Testo fornito>
L’acqua contesa

9 febbraio 2017

Per secoli, fino alla metà del 1800 l’acqua fu una risorsa, e qualche volta un problema, soprattutto valligiano. I montanari ne beneficiavano a proprio piacimento e le norme ne favorivano una sostanziale deregolamentazione. Già nel Trecento, i diritti sulle acque delle Valli di Lanzo erano di pertinenza della marchesa Margherita di Savoia che lasciò traccia del rilascio di agevolazioni e privilegi relativi alla Stura. Alla sua morte il conte Amedeo VI che le succedette, attestò il libero uso di tutte le acque del territorio ai suoi abitanti, cui era consentita la possibilità di costruire mulini, di effettuare derivazioni per l’irrigazione, per l’uso domestico o per l’abbeveraggio del bestiame senza che fosse dovuto in cambio alcun compenso. Analoghe conferme si ebbero ancora nel 1621, quando i rappresentanti dei Comuni delle valli di Tesso e Stura facenti parte del Marchesato di Lanzo, ottennero vitali e significative concessioni a favore delle popolazioni valligiane, con libertà estremamente innovative verso la collettività e nella regolamentazione dell’uso delle acque.

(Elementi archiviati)
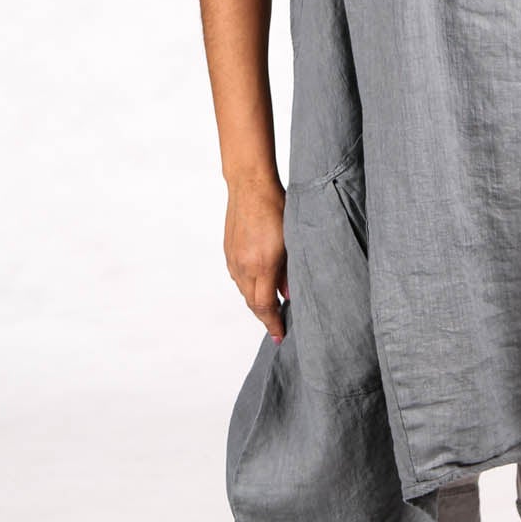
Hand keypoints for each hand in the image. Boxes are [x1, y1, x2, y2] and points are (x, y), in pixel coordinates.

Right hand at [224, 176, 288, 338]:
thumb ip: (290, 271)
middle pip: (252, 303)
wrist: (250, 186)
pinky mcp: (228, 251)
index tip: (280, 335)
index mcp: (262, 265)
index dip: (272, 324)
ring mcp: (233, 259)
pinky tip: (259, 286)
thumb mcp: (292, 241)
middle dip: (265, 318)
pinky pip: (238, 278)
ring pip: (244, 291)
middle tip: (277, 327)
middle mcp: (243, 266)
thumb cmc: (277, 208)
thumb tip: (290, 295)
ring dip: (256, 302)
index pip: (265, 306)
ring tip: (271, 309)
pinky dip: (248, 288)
==
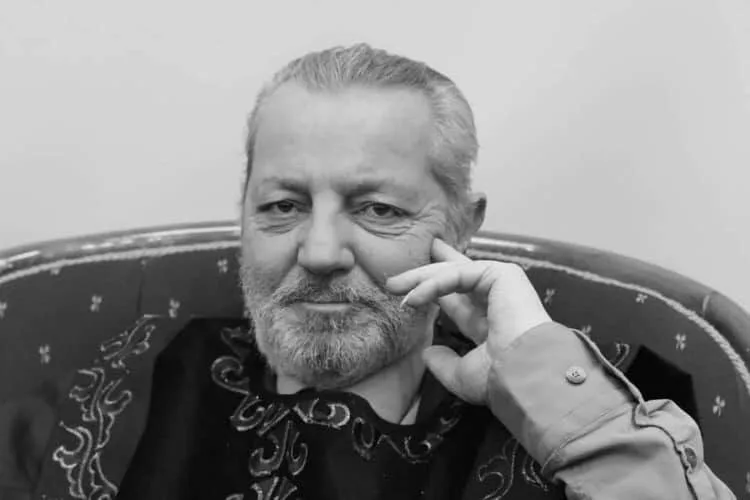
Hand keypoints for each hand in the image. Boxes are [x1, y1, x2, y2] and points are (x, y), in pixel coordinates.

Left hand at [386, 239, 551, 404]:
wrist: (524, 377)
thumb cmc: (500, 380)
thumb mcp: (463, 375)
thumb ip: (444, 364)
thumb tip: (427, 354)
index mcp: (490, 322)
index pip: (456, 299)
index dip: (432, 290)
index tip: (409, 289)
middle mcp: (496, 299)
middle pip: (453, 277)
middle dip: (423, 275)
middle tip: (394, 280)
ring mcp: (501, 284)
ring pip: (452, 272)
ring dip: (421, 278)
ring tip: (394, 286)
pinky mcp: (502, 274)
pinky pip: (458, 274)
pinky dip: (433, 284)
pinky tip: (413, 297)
---
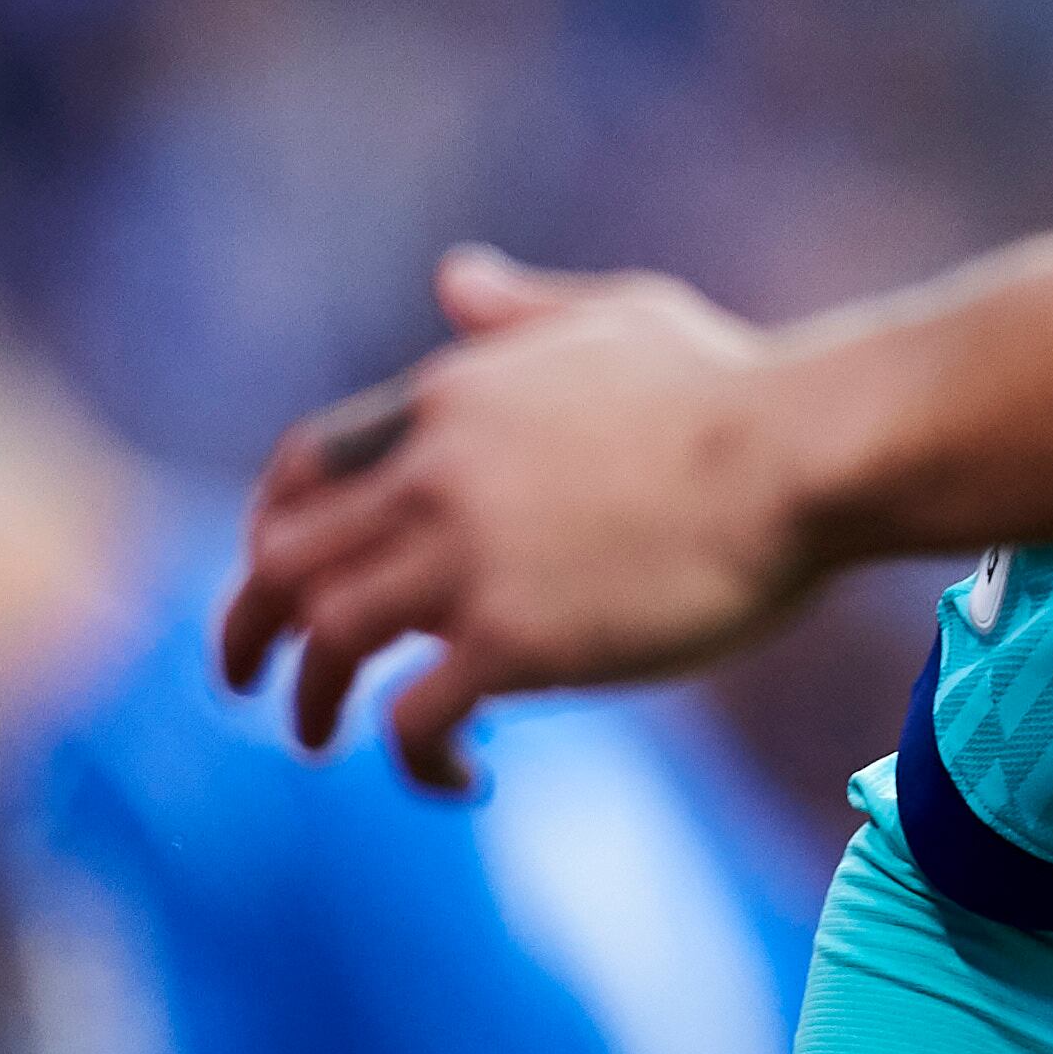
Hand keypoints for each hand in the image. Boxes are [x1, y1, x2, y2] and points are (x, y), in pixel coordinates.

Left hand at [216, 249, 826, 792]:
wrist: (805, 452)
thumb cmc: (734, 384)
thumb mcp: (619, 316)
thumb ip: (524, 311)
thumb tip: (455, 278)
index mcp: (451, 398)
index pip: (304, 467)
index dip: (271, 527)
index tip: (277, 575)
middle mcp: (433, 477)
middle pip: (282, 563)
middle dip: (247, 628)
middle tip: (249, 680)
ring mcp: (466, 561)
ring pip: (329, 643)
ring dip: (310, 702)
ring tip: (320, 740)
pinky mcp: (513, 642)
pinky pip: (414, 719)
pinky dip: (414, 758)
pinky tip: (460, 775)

Problemi da risolvere>
1. Elenca gli usi delle acque che, secondo il testo sull'acqua contesa, il conte Amedeo VI consentì liberamente agli abitanti.
2. Scrivi il seguito del testo sull'acqua contesa, ripartendo subito dopo la sua ultima frase.

Risposte ai compiti>
1.
- Costruzione di mulini
- Derivazioni per l'irrigazione
- Derivazioni per l'uso domestico
- Derivazioni per l'abbeveraggio del bestiame

2.
Lo spartiacque (è proprio il caso di dirlo) tra prima e dopo va fissato a fine Ottocento, quando l’interesse nei confronti delle acque alpestri assunse un rilievo per certi versi smisurato. Non si trattava più di sostenere la schiva e modesta quotidianità degli ignari autoctoni aggrappati alle loro valli, ma si cominciava a calcolare la conversione di quello che era stato fino ad allora un impalpabile bene comune in risorsa economica per qualcuno. L’incremento demografico e l’espansione industriale delle città, infatti, richiedeva esponenzialmente un crescente utilizzo di acqua potabile e di elettricità.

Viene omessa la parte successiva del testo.